### Activity
Retype the listing that follows, word for word.

- - - - -

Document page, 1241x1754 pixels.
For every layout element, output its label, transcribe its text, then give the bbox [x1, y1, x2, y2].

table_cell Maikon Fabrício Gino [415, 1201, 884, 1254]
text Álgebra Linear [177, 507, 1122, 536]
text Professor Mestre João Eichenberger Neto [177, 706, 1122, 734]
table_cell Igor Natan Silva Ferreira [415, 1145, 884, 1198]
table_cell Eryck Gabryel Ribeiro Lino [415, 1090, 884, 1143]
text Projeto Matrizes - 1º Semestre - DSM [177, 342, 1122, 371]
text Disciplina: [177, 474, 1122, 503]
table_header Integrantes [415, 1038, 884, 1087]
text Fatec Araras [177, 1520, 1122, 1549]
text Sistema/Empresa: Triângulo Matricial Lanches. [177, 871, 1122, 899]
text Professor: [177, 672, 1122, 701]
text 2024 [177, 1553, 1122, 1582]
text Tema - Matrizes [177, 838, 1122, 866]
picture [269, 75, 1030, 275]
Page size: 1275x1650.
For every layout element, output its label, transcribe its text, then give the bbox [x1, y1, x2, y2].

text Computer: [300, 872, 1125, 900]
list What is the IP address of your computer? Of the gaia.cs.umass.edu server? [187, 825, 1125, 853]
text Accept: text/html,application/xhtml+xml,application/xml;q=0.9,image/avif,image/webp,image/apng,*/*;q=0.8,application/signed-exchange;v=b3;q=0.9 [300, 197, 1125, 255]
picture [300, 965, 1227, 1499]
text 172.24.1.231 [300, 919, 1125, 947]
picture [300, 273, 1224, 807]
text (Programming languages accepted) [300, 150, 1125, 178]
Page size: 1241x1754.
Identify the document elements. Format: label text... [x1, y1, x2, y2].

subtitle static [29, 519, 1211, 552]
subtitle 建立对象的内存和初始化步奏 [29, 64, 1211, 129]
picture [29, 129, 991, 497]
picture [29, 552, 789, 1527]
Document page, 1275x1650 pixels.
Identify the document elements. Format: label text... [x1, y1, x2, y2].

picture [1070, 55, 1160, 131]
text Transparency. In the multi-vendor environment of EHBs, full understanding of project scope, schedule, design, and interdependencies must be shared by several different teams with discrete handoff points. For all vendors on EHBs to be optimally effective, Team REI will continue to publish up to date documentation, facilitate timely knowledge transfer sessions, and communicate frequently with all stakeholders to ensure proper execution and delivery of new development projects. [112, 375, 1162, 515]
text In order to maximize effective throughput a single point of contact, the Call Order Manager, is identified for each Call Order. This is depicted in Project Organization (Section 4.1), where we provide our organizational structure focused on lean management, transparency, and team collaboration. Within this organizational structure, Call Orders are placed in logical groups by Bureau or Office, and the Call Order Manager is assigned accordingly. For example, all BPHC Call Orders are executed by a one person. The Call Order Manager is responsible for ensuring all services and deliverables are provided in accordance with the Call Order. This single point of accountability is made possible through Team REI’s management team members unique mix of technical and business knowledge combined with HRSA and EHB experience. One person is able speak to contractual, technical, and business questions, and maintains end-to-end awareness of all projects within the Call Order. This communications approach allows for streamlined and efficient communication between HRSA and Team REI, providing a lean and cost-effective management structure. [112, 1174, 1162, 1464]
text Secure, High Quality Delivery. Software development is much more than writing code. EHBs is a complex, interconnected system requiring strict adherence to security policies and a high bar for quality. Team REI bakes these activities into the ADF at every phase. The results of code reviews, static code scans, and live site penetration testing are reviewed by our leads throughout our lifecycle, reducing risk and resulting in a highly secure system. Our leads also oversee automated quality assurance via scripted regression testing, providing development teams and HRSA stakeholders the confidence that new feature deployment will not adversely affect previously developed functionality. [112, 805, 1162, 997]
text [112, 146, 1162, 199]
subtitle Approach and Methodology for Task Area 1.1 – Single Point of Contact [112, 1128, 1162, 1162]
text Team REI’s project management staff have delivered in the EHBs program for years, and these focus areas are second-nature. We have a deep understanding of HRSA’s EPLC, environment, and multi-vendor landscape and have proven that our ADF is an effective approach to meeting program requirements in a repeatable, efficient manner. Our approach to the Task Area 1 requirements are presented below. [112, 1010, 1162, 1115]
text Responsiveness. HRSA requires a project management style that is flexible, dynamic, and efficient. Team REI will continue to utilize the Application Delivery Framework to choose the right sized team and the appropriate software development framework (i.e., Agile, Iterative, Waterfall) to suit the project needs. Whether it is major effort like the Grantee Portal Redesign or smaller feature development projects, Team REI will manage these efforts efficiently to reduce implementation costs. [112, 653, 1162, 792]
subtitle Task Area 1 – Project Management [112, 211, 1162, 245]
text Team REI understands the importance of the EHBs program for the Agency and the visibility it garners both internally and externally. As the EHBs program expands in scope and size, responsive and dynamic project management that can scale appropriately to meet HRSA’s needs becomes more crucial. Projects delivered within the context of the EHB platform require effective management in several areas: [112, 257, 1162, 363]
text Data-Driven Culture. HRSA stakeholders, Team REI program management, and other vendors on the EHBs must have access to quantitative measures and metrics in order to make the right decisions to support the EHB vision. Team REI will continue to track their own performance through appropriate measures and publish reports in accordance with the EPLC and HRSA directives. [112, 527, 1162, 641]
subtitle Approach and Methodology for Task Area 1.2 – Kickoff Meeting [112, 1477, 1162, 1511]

- - - - -

### Task solution
Document page, 1241x1754 pixels.
For every layout element, output its label, transcribe its text, then give the bbox [x1, y1, x2, y2].

table_cell Maikon Fabrício Gino [415, 1201, 884, 1254]
text Álgebra Linear [177, 507, 1122, 536]
text Professor Mestre João Eichenberger Neto [177, 706, 1122, 734]
table_cell Igor Natan Silva Ferreira [415, 1145, 884, 1198]
table_cell Eryck Gabryel Ribeiro Lino [415, 1090, 884, 1143]
text Projeto Matrizes - 1º Semestre - DSM [177, 342, 1122, 371]
text Disciplina: [177, 474, 1122, 503]
table_header Integrantes [415, 1038, 884, 1087]
text Fatec Araras [177, 1520, 1122, 1549]
text Sistema/Empresa: Triângulo Matricial Lanches. [177, 871, 1122, 899]
text Professor: [177, 672, 1122, 701]
text 2024 [177, 1553, 1122, 1582]
text Tema - Matrizes [177, 838, 1122, 866]
picture [269, 75, 1030, 275]
Page size: 1275x1650.
For every layout element, output its label, transcribe its text, then give the bbox [x1, y1, x2, y2].

text Computer: [300, 872, 1125, 900]
list What is the IP address of your computer? Of the gaia.cs.umass.edu server? [187, 825, 1125, 853]
text Accept: text/html,application/xhtml+xml,application/xml;q=0.9,image/avif,image/webp,image/apng,*/*;q=0.8,application/signed-exchange;v=b3;q=0.9 [300, 197, 1125, 255]
picture [300, 965, 1227, 1499]
text 172.24.1.231 [300, 919, 1125, 947]
picture [300, 273, 1224, 807]
text (Programming languages accepted) [300, 150, 1125, 178]
Page size: 1241x1754.
Identify the document elements. Format: label text... [x1, y1, x2, y2].

subtitle static [29, 519, 1211, 552]
subtitle 建立对象的内存和初始化步奏 [29, 64, 1211, 129]
picture [29, 129, 991, 497]
picture [29, 552, 789, 1527]
Document page, 1275x1650 pixels.
Identify the document elements. Format: label text... [x1, y1, x2, y2].

picture [1070, 55, 1160, 131]
text Transparency. In the multi-vendor environment of EHBs, full understanding of project scope, schedule, design, and interdependencies must be shared by several different teams with discrete handoff points. For all vendors on EHBs to be optimally effective, Team REI will continue to publish up to date documentation, facilitate timely knowledge transfer sessions, and communicate frequently with all stakeholders to ensure proper execution and delivery of new development projects. [112, 375, 1162, 515]
text In order to maximize effective throughput a single point of contact, the Call Order Manager, is identified for each Call Order. This is depicted in Project Organization (Section 4.1), where we provide our organizational structure focused on lean management, transparency, and team collaboration. Within this organizational structure, Call Orders are placed in logical groups by Bureau or Office, and the Call Order Manager is assigned accordingly. For example, all BPHC Call Orders are executed by a one person. The Call Order Manager is responsible for ensuring all services and deliverables are provided in accordance with the Call Order. This single point of accountability is made possible through Team REI’s management team members unique mix of technical and business knowledge combined with HRSA and EHB experience. One person is able speak to contractual, technical, and business questions, and maintains end-to-end awareness of all projects within the Call Order. This communications approach allows for streamlined and efficient communication between HRSA and Team REI, providing a lean and cost-effective management structure. [112, 1174, 1162, 1464]
text Secure, High Quality Delivery. Software development is much more than writing code. EHBs is a complex, interconnected system requiring strict adherence to security policies and a high bar for quality. Team REI bakes these activities into the ADF at every phase. The results of code reviews, static code scans, and live site penetration testing are reviewed by our leads throughout our lifecycle, reducing risk and resulting in a highly secure system. Our leads also oversee automated quality assurance via scripted regression testing, providing development teams and HRSA stakeholders the confidence that new feature deployment will not adversely affect previously developed functionality. [112, 805, 1162, 997]
text [112, 146, 1162, 199]
subtitle Approach and Methodology for Task Area 1.1 – Single Point of Contact [112, 1128, 1162, 1162]
text Team REI’s project management staff have delivered in the EHBs program for years, and these focus areas are second-nature. We have a deep understanding of HRSA’s EPLC, environment, and multi-vendor landscape and have proven that our ADF is an effective approach to meeting program requirements in a repeatable, efficient manner. Our approach to the Task Area 1 requirements are presented below. [112, 1010, 1162, 1115]
text Responsiveness. HRSA requires a project management style that is flexible, dynamic, and efficient. Team REI will continue to utilize the Application Delivery Framework to choose the right sized team and the appropriate software development framework (i.e., Agile, Iterative, Waterfall) to suit the project needs. Whether it is major effort like the Grantee Portal Redesign or smaller feature development projects, Team REI will manage these efforts efficiently to reduce implementation costs. [112, 653, 1162, 792]
subtitle Task Area 1 – Project Management [112, 211, 1162, 245]
text Team REI understands the importance of the EHBs program for the Agency and the visibility it garners both internally and externally. As the EHBs program expands in scope and size, responsive and dynamic project management that can scale appropriately to meet HRSA’s needs becomes more crucial. Projects delivered within the context of the EHB platform require effective management in several areas: [112, 257, 1162, 363]
text Data-Driven Culture. HRSA stakeholders, Team REI program management, and other vendors on the EHBs must have access to quantitative measures and metrics in order to make the right decisions to support the EHB vision. Team REI will continue to track their own performance through appropriate measures and publish reports in accordance with the EPLC and HRSA directives. [112, 527, 1162, 641]
subtitle Approach and Methodology for Task Area 1.2 – Kickoff Meeting [112, 1477, 1162, 1511]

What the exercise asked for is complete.